EXCERPT —

The forecasting for the entire Upper Colorado River Basin is done from CBRFC headquarters in Salt Lake City, using an array of remote SNOTEL (Snowpack Telemetry) data-collection and transmission sites throughout the mountain region. The sites operate unattended, powered by solar-charged batteries, broadcasting data daily -- and sometimes more frequently. The federal Natural Resource Conservation Service installs and maintains the sites.
Colorado has 102 active SNOTEL sites, with 13 in the mountains around the Gunnison River Basin. Each SNOTEL site costs in the range of $20,000.
Standard SNOTEL sites are equipped to measure snowpack water content, cumulative precipitation and air temperature (daily minimums, maximums and averages). This would be sufficient information for forecasting if all the snow simply turned into water, and all that water ran down into the nearest stream.
Of course, it is not as simple as that.
How fast the snow melts, when it melts, the amount of wind during melting and the amount of moisture in the soil before the snow even falls are factors -- mostly unmeasured -- now recognized as important in determining how much of the water in a snowpack will actually make it into the usable water supply.
The abnormal dryness of the past decade has led snow forecasters and water managers to recognize that the amount of moisture in the soil under the snowpack is probably a significant factor in obtaining most of that elusive last 10 percent of accuracy.
The first two months of the current water year (last October and November), for example, were very dry in the Gunnison Basin. It is now assumed that a significant amount of the snowpack's water went to recharging groundwater -- especially lower in the valley, which had a snowpack far above average on abnormally dry soil.
Instrumentation can be installed on SNOTEL sites to measure soil moisture content, with probes planted at two, eight and 20 inches. Three of the SNOTEL sites in the Upper Gunnison -- in Crested Butte, Taylor Park and above Lake City -- are so equipped. But the added equipment is expensive, and as John Scott, Gunnison's NRCS agent, noted, "There is so much ground to cover."
Scott pointed out that most of the SNOTEL sites are relatively high in the watersheds, while most of the driest soil is lower down. Summer rain, he observed, will green up the plants with roots near the surface, but almost a decade of dry years has left a "deep soil moisture deficit" that is more quickly impacted by a dry autumn.
Other factors influence runoff. A spring punctuated with spells of cooler than average weather slows the melt, and might leave the snowpack more vulnerable to sublimation -- which is snow being changed directly to water vapor, rather than water. Wind moving over a snowpack also increases sublimation; wind speed indicators can be added to SNOTEL sites -- at more expense.
Some factors influencing snowpack and runoff are totally beyond early predictability -- such as the wet spring of 1984, for example, when major late-spring storms contributed enough to an already substantial runoff to almost take out Glen Canyon Dam.

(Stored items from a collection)
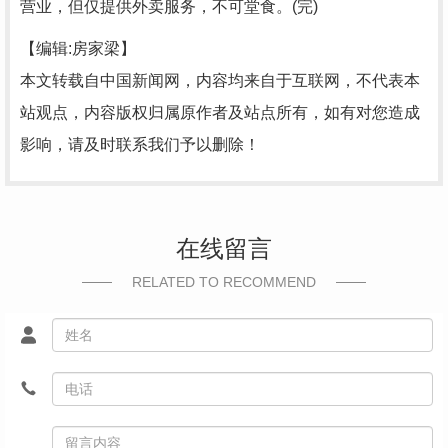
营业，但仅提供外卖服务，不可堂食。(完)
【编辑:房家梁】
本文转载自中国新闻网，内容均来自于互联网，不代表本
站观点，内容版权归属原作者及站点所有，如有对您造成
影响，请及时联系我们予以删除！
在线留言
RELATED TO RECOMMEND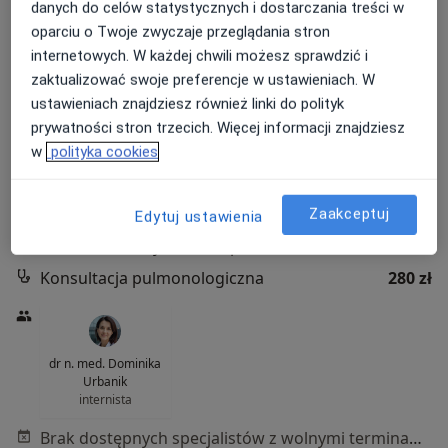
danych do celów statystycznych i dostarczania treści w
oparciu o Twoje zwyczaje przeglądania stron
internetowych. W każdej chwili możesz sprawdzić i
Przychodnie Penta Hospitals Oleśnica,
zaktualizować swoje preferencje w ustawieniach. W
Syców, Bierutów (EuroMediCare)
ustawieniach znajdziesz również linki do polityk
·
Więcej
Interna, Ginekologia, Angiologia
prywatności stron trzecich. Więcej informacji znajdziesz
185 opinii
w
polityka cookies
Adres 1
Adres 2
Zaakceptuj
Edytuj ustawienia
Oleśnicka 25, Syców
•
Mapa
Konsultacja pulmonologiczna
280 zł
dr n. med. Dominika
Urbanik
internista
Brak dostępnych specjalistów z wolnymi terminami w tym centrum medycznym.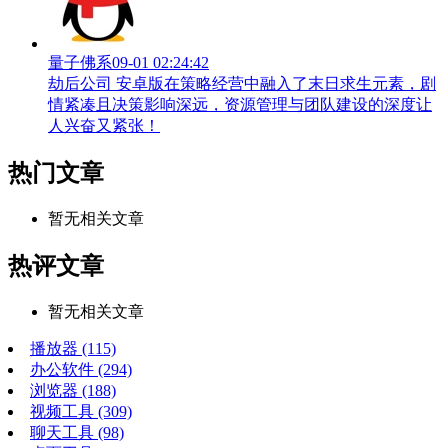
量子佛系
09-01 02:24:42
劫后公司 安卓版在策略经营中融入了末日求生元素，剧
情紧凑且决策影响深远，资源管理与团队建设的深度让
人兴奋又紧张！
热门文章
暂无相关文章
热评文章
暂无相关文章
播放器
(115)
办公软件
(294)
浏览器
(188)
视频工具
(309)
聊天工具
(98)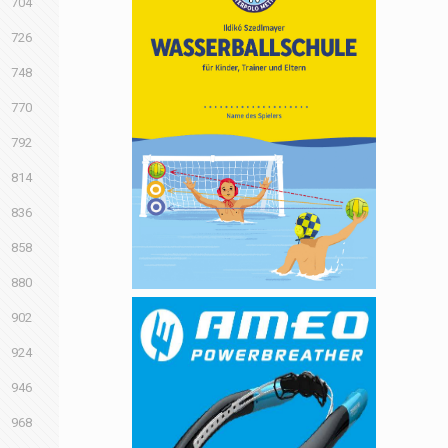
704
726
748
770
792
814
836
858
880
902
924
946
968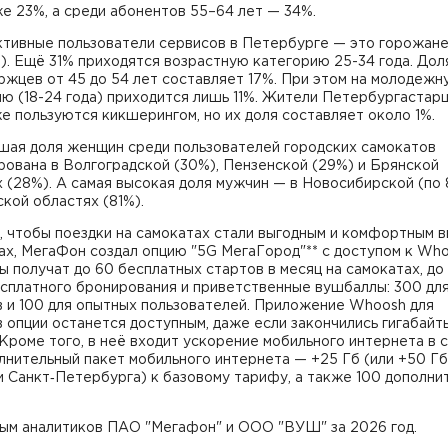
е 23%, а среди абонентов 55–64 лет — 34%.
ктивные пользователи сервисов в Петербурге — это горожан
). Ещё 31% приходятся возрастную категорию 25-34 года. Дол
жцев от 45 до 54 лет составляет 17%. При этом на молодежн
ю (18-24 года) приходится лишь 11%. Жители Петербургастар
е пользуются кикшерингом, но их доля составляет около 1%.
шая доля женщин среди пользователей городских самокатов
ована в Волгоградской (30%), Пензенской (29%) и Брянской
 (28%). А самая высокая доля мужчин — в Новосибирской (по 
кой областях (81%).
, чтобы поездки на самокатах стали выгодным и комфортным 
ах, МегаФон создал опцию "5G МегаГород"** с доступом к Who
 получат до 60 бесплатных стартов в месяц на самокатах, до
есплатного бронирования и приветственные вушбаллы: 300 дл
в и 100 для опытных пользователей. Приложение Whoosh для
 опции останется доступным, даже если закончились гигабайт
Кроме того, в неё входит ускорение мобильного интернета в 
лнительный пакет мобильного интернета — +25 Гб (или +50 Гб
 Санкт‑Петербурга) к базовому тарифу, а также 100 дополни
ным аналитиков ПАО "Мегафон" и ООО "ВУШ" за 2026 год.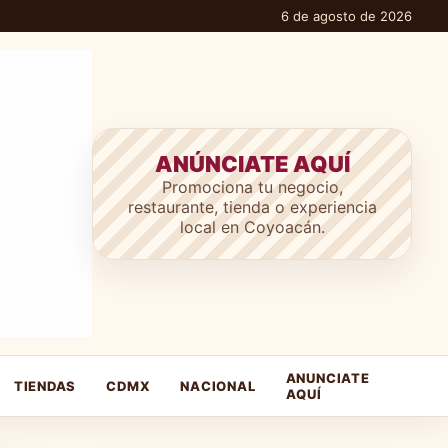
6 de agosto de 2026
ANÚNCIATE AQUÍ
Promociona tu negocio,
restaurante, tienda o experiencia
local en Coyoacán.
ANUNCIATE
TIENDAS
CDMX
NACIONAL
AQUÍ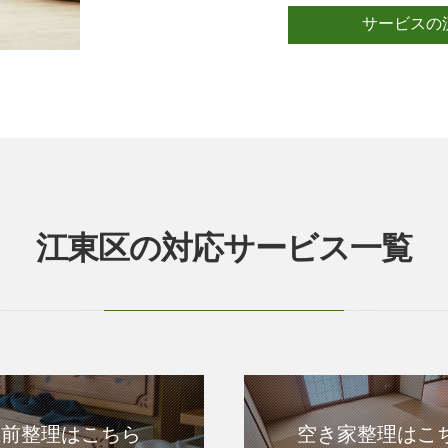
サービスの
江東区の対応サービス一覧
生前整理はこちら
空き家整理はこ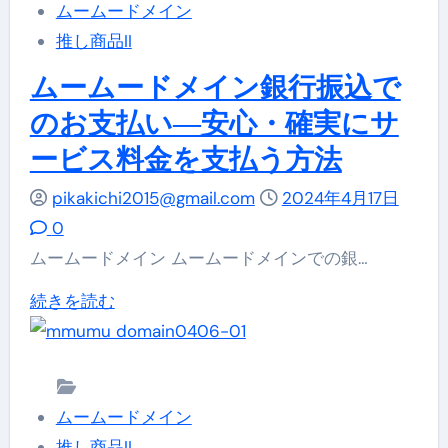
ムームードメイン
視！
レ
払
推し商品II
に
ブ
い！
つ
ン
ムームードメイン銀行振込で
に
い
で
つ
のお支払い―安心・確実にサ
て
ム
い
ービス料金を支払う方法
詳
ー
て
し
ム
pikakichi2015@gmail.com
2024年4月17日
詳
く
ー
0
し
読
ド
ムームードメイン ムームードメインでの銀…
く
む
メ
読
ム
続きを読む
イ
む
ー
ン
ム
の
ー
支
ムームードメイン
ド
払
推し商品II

EXERCISE INSTRUCTIONS —
**a.** List the factors that the snowpack forecasting passage says are mostly unmeasured but now recognized as important in determining how much snowpack water reaches the usable water supply.
**b.** Reproduce a stretch of the snowpack forecasting passage word for word. Begin at the words "The abnormal dryness", and stop after "percent of accuracy.".

WRITTEN RESPONSES —
**a.**
- How fast the snow melts
- When it melts
- The amount of wind during melting
- The amount of moisture in the soil before the snow even falls

**b.**
The abnormal dryness of the past decade has led snow forecasters and water managers to recognize that the amount of moisture in the soil under the snowpack is probably a significant factor in obtaining most of that elusive last 10 percent of accuracy.